NVIDIA TensorRT™ is a platform for high-performance deep learning inference. It includes a deep learning inference optimizer and runtime that delivers low latency and high-throughput for deep learning inference applications. TensorRT-based applications perform up to 40x faster than CPU-only platforms during inference. With TensorRT, you can optimize neural network models trained in all major frameworks, calibrate for lower precision with high accuracy, and finally deploy to hyperscale data centers, embedded, or automotive product platforms.
1. How to check TensorRT version?
There are two methods to check TensorRT version,
- Symbols from library
$ nm -D /usr/lib//aarch64-linux-gnu/libnvinfer.so | grep "tensorrt" 0000000007849eb0 B tensorrt_build_svc_tensorrt_20181028_25152976 0000000007849eb4 B tensorrt_version_5_0_3_2
NOTE: 20181028 is the build date and 25152976 is the top changelist and 5_0_3_2 is the version information.
- Macros from header file
$ cat /usr/include/aarch64-linux-gnu/NvInfer.h | grep "define NV_TENSORRT" #define NV_TENSORRT_MAJOR 5 //!< TensorRT major version. #define NV_TENSORRT_MINOR 0 //!< TensorRT minor version. #define NV_TENSORRT_PATCH 3 //!< TensorRT patch version. #define NV_TENSORRT_BUILD 2 //!< TensorRT build number. #define NV_TENSORRT_SONAME_MAJOR 5 //!< Shared object library major version number. #define NV_TENSORRT_SONAME_MINOR 0 //!< Shared object library minor version number. #define NV_TENSORRT_SONAME_PATCH 3 //!< Shared object library patch version number.

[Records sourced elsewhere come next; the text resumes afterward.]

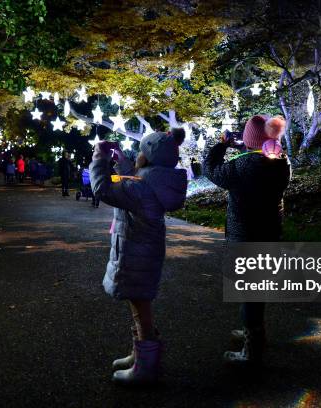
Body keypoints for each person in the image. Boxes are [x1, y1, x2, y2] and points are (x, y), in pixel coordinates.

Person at [90, 130, 187, 385]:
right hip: (145, 251)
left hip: (135, 252)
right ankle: (140, 355)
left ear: (149, 156)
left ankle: (146, 366)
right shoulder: (155, 181)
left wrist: (99, 159)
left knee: (140, 309)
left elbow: (103, 189)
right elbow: (134, 178)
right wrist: (122, 161)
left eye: (142, 150)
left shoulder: (141, 187)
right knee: (138, 305)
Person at [203, 115, 291, 366]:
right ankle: (255, 333)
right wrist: (246, 147)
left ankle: (251, 351)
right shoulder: (281, 163)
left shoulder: (241, 167)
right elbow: (260, 155)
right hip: (269, 233)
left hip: (246, 236)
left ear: (249, 140)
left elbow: (210, 170)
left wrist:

2. Whether TRT support thread-safe?
TensorRT runtime is thread-safe in the sense that parallel threads using different TRT Execution Contexts can execute in parallel without interference.
3. Can INT8 calibration table be compatible among different TRT version or HW platform?
INT8 calibration table is absolutely NOT compatible between different TRT versions. This is because the optimized network graph is probably different among various TRT versions. If you enforce to use them, TRT may not find the corresponding scaling factor for given tensor.
As long as the installed TensorRT version is identical for different HW platforms, then the INT8 calibration table can be compatible. That means you can perform INT8 calibration on a faster computation platform, like V100 or P4 and then deploy the calibration table to Tegra for INT8 inferencing.
4. How to check GPU utilization?
On Tegra platform, we can use tegrastats to achieve that,
$ sudo /home/nvidia/tegrastats
On Desktop platform, like Tesla, we can use nvidia-smi to achieve that,
$ nvidia-smi --format=csv -lms 500 --query-gpu=index,timestamp,utilization.gpu,clocks.current.graphics,clocks.current.sm,clocks.current.video,clocks.current.memory,utilization.memory,memory.total,memory.free,memory.used,power.limit,power.draw,temperature.gpu,fan.speed,compute_mode,gpu_operation_mode.current,clocks_throttle_reasons.active,pstate,clocks_throttle_reasons.hw_slowdown,clocks_throttle_reasons.gpu_idle,clocks_throttle_reasons.applications_clocks_setting,clocks_throttle_reasons.sw_power_cap,clocks_throttle_reasons.sync_boost -i 0 | tee log.cs
5. What is kernel auto-tuning?
TensorRT contains various kernel implementations, including those existing in CUDNN and CUBLAS, to accommodate diverse neural network configurations (batch, input/output dims, filters, strides, pads, dilation rate and etc). During network building, TensorRT will profile all suitable kernels and find out the best one with the smallest latency, and then mark it as the final tactic to run the certain layer. We call this process as kernel auto-tuning. Additionally, it’s not always true that INT8 kernel faster than FP16’s than FP32’s, so
- if you run FP16 precision mode, it profiles all candidates in FP16 kernel pool and FP32 kernel pool.
- if you run INT8 precision mode, it profiles all candidates in INT8 kernel pool and FP32 kernel pool.
- if both FP16 and INT8 are enabled (we call it hybrid mode), it profiles all candidate in INT8 kernel pool, FP16 kernel pool and FP32 kernel pool.
If current layer chooses different mode as its bottom layer or top layer, TensorRT will insert a reformatting layer between them to do the tensor format conversion, and the time for this reformatting layer will be taken into account as the cost of current layer during auto-tuning.